I can’t express how much anger would befall on her when she’d finally meet up with her date. Where it gets interesting, and Einstein would agree with me, is the reasoning behind being late. Most of the time it was lack of clocks – an excuse so unbelievable, considering we lived in a city that was literally covered with street clocks (only pigeons were a more frequent resident). Or that there were clocks, but, alas, all of them showed the same – and inaccurate – time. Often 2 hours behind or so.

Years later, it is impossible to hold the grudge. There wasn’t much grudge in the first place, just a strong feeling of the time wasted. But again, in the end, everybody’s got their own sense of time.

Part four. I had a friend in the past. An OK guy as far as I was concerned, with hardly any long term prospects for us to hang out forever, but we shared the love for night clubs, music, drinking and relationships – exactly what guys in their late 20’s typically care about. Let’s call him Tom.

Now, Tom had a full appreciation for finer things in life, like a good company, sharp dress, thoughtful drink over a thoughtful conversation, and all of that with some hint at style. You would expect such person to be balanced in every respect or at least stylishly approach the difference in opinions, right? Wrong.

What happened every time I had pleasure of making plans with Tom was that he turned into a complete maniac in trying to stick to some kind of self-imposed schedule. I could drop by his place five minutes later than agreed, to pick him up, and even if I was a designated driver, he’d meet me with his eyes wide open and the whole mood one step away from complete hysteria. “We are late!”, he’d proclaim in disgust and after thirty seconds of a rapid fight with laces, jacket, wallet, sunglasses and other essential carry-ons he’d rush out the door. First, this was innocent enough that I didn’t care. Later on I asked him, what is it that we are late for, dude? Did you make plans with other people? Is there a deadline to get into a club? Is the world coming to an end? What is it, damn it??? And he’d just say, “No, none of that. It’s just that we’ll be late to have fun”. To this day I find it ironic how it was worded. I guess he never really left work, even when he was off work. But … you know… it’s all good, as long as it’s on time.

Part five. Me.

My relationship with time is nothing remarkable, really. Being in the mid-forties with 2 kids, full-time job, a house and a mortgage, time is often a concept so rare to me and my wife, that we hardly even realize it exists.
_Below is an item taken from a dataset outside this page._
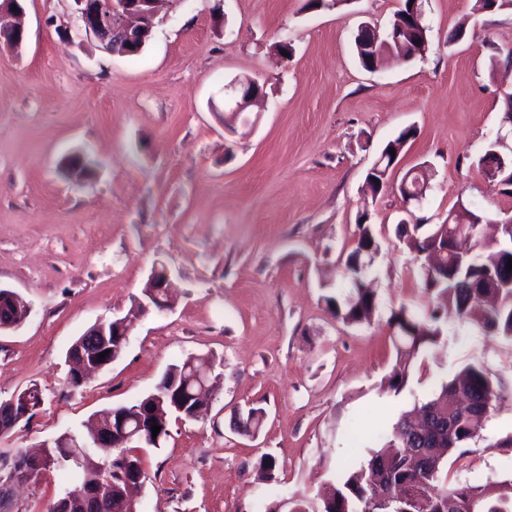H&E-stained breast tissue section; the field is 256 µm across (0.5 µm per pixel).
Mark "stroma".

But despite that I find sometimes a little bit of it to reflect on my contribution to the relativity of time. I remember when I was much younger, my parents could say something like, “Oh, it was like yesterday and it’s been 20 years … Doesn’t time just fly?” I often listened to them in absolute bewilderment – what are you talking about? This year has been forever!!! Remember such and such did this and that … well, that was a long time ago, in April!

Or they could something like, “Oh, you are so young, you have your whole life ahead of you”. And me again, annoyed with that statement – don’t patronize me! I am not that young, look at such and such, he’s old, he just turned 30.

Well, I’m sure all that sounds familiar to both sides of the Turgenev’s divide. And yet, not a day goes by that I’m not thinking along the same lines. A little less dumb and pretentious thoughts, with more wisdom that life has finally hammered into me, but generally within the same theme. 50 sounds much older, I’m thinking. I am not that young but younger than a 50-year old. What is it like when you are 50? And it’s not that I don’t respect the elders, I really do, but I think our civilization made it a norm that being young is preferred over being old – with all opportunities still ahead of you and the physiology to match.

I guess, in a way, we just never stop hoping for a miracle.